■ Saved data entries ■
○ ○ ○

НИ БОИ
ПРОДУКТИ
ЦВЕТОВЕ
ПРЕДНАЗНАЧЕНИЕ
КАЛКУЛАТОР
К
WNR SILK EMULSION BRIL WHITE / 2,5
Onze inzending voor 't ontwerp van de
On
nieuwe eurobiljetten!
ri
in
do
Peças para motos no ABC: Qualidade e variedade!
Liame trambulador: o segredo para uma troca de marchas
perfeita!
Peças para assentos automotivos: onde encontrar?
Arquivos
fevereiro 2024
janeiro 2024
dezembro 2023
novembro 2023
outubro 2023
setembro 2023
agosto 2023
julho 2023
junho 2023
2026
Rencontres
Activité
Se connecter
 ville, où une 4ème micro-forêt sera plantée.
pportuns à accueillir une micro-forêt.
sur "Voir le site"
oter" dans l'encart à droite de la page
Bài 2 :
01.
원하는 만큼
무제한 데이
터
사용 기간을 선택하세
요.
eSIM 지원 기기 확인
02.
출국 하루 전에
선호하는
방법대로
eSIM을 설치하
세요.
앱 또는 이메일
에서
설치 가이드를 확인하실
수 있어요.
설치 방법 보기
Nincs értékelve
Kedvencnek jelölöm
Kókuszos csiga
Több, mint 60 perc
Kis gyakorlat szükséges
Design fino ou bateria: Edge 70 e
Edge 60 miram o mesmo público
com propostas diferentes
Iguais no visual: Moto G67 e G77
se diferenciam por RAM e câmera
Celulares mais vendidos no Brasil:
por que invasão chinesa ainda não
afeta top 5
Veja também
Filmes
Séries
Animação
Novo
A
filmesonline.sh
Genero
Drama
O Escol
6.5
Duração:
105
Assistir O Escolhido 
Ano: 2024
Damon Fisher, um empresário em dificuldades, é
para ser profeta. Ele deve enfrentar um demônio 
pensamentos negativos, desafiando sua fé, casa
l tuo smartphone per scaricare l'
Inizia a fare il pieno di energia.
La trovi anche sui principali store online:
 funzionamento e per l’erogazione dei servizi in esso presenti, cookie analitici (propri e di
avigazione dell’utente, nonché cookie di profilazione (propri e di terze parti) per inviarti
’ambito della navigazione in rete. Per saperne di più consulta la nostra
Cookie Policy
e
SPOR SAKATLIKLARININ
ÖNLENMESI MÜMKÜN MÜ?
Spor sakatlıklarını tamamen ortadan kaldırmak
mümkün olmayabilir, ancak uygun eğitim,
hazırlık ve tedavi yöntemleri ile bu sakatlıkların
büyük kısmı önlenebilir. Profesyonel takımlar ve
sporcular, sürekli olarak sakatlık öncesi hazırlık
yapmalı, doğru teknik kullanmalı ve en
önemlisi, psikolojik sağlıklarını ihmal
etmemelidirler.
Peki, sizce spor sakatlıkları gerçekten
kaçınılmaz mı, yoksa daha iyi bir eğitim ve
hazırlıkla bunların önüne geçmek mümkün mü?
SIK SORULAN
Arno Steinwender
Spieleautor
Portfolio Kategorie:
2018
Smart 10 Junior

○ ○ ○

How many lines in the records above contain the string "forêt"? Reply with the number alone.

■ WORKED SOLUTION ■
2